YouTube TV, $40/month, 7-day free trial

Just like Vue and Hulu, YouTube provides the channels you need and local channels if available. However, if you own an Amazon FireTV, you cannot stream YouTubeTV on your device as Amazon and Google continue to feud. Other than that, while I haven’t used it, I have heard many people talk highly of it.

DIRECTV NOW, Just Right Package, $55/month, 7-day free trial OR $30 off first 3 months

Not wanting to be left behind in the new cord-cutting phase, DIRECTV offers their own streaming package. Just like the other three, the needed sports channels are there, along with some local channels (if available). Of the four mentioned so far, this one is the most expensive, but they do offer $30 off every month for your first 3 months with promo code REALDEAL at checkout, which could get your through almost all of football season.

Okay TV Streaming Alternative

Sling, Orange + Blue, $40/month, 7-day free trial.

Sling was perhaps the first popular TV streaming service available, and has promoted their “a la carte” model for sometime. While Sling can be cheap, even it’s best package doesn’t offer BTN, though you can still get ESPN and FS1 with the combined package. Additionally, you will not receive local channels with Sling, so you will need that pesky TV antenna. I mention this as some might need a cheaper alternative, such as if you only want ESPN or FS1 at $25/month and have, uh, I think they’re called “friends”, that you can use to watch the other channels.

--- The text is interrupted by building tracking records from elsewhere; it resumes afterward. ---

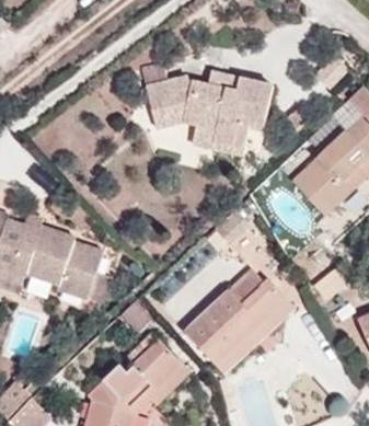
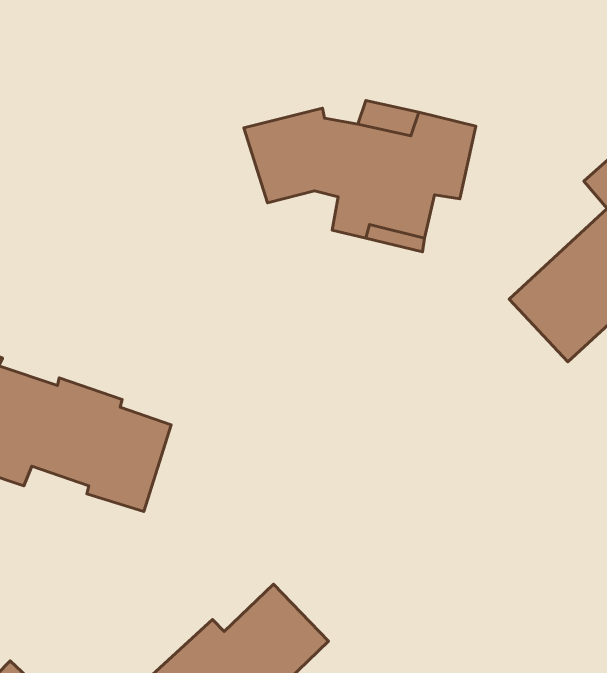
building: [185,268,296,373] -> none

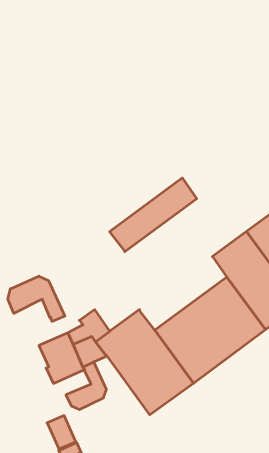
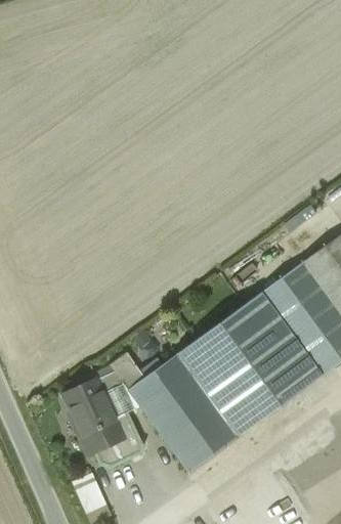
building: [110,178,197,252] -> [178,293,278,377]
building: [8,276,65,321] -> none
building: none -> [81,422,123,453]

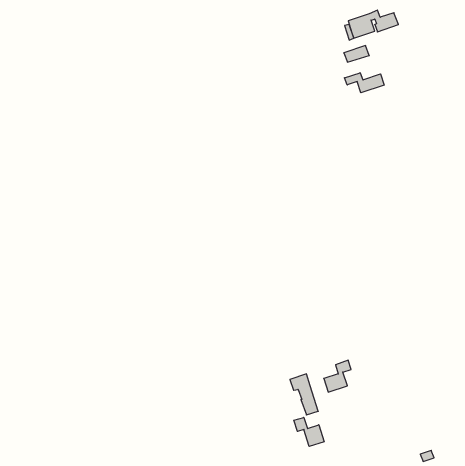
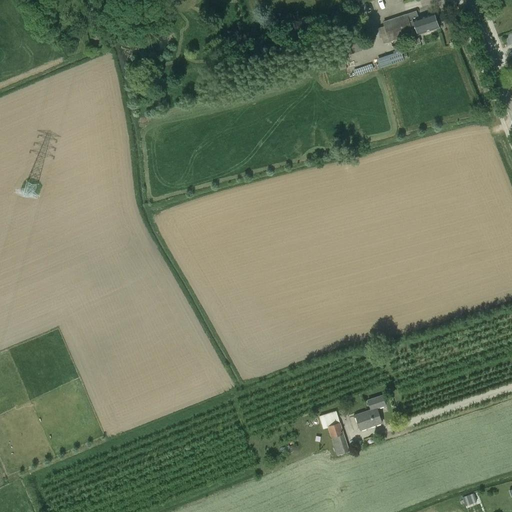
building: [344,73,384,93] -> none
building: [294,417,324,446] -> none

fuboTV, $44.99/month, 7-day free trial, $5 off your first month

This isn’t one I know much about, as I just learned about it. But it does seem to include BTN and, FS1, but I don’t see any of the ESPN channels listed on my end.

TV Streaming Services to Avoid

Philo: This looks like a cheap alternative at first with packages costing $16 and $20 a month. But they don’t offer any sports channels.

AT&T Watch TV: Again, none of the sports channels, and it also seems pricey.

And that’s our quick and comprehensive list. If you think we missed a streaming service, let us know in the comments and we can add it to the list.